**WHAT THIS TASK INVOLVES:**
Retype the full listing without altering anything.
*** RECORDS SHOWN Section Begins ***
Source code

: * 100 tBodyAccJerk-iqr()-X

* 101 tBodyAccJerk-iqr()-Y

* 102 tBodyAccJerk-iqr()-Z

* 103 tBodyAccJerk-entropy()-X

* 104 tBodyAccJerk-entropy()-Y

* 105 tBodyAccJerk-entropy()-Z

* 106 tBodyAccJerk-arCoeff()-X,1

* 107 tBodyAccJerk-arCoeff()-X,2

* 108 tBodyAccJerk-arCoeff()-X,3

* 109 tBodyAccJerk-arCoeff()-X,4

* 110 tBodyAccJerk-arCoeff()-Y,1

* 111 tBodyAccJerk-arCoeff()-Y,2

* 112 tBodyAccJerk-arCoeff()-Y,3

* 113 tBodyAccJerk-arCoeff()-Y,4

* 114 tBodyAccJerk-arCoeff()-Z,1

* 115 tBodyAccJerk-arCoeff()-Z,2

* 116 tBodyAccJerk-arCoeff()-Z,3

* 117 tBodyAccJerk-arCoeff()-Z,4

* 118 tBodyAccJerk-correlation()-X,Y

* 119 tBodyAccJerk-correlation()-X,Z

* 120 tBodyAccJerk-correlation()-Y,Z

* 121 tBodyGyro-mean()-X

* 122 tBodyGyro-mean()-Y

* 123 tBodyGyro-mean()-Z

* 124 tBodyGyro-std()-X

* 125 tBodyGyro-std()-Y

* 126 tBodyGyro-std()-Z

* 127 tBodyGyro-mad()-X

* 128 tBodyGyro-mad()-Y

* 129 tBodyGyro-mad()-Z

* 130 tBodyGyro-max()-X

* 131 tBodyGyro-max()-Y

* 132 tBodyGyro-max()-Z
*** RECORDS SHOWN Section Ends ***
**EXERCISE OUTPUT:**
Source code

: * 100 tBodyAccJerk-iqr()-X

* 101 tBodyAccJerk-iqr()-Y

* 102 tBodyAccJerk-iqr()-Z

* 103 tBodyAccJerk-entropy()-X

* 104 tBodyAccJerk-entropy()-Y

* 105 tBodyAccJerk-entropy()-Z

* 106 tBodyAccJerk-arCoeff()-X,1

* 107 tBodyAccJerk-arCoeff()-X,2

* 108 tBodyAccJerk-arCoeff()-X,3

* 109 tBodyAccJerk-arCoeff()-X,4

* 110 tBodyAccJerk-arCoeff()-Y,1

* 111 tBodyAccJerk-arCoeff()-Y,2

* 112 tBodyAccJerk-arCoeff()-Y,3

* 113 tBodyAccJerk-arCoeff()-Y,4

* 114 tBodyAccJerk-arCoeff()-Z,1

* 115 tBodyAccJerk-arCoeff()-Z,2

* 116 tBodyAccJerk-arCoeff()-Z,3

* 117 tBodyAccJerk-arCoeff()-Z,4

* 118 tBodyAccJerk-correlation()-X,Y

* 119 tBodyAccJerk-correlation()-X,Z

* 120 tBodyAccJerk-correlation()-Y,Z

* 121 tBodyGyro-mean()-X

* 122 tBodyGyro-mean()-Y

* 123 tBodyGyro-mean()-Z

* 124 tBodyGyro-std()-X

* 125 tBodyGyro-std()-Y

* 126 tBodyGyro-std()-Z

* 127 tBodyGyro-mad()-X

* 128 tBodyGyro-mad()-Y

* 129 tBodyGyro-mad()-Z

* 130 tBodyGyro-max()-X

* 131 tBodyGyro-max()-Y

* 132 tBodyGyro-max()-Z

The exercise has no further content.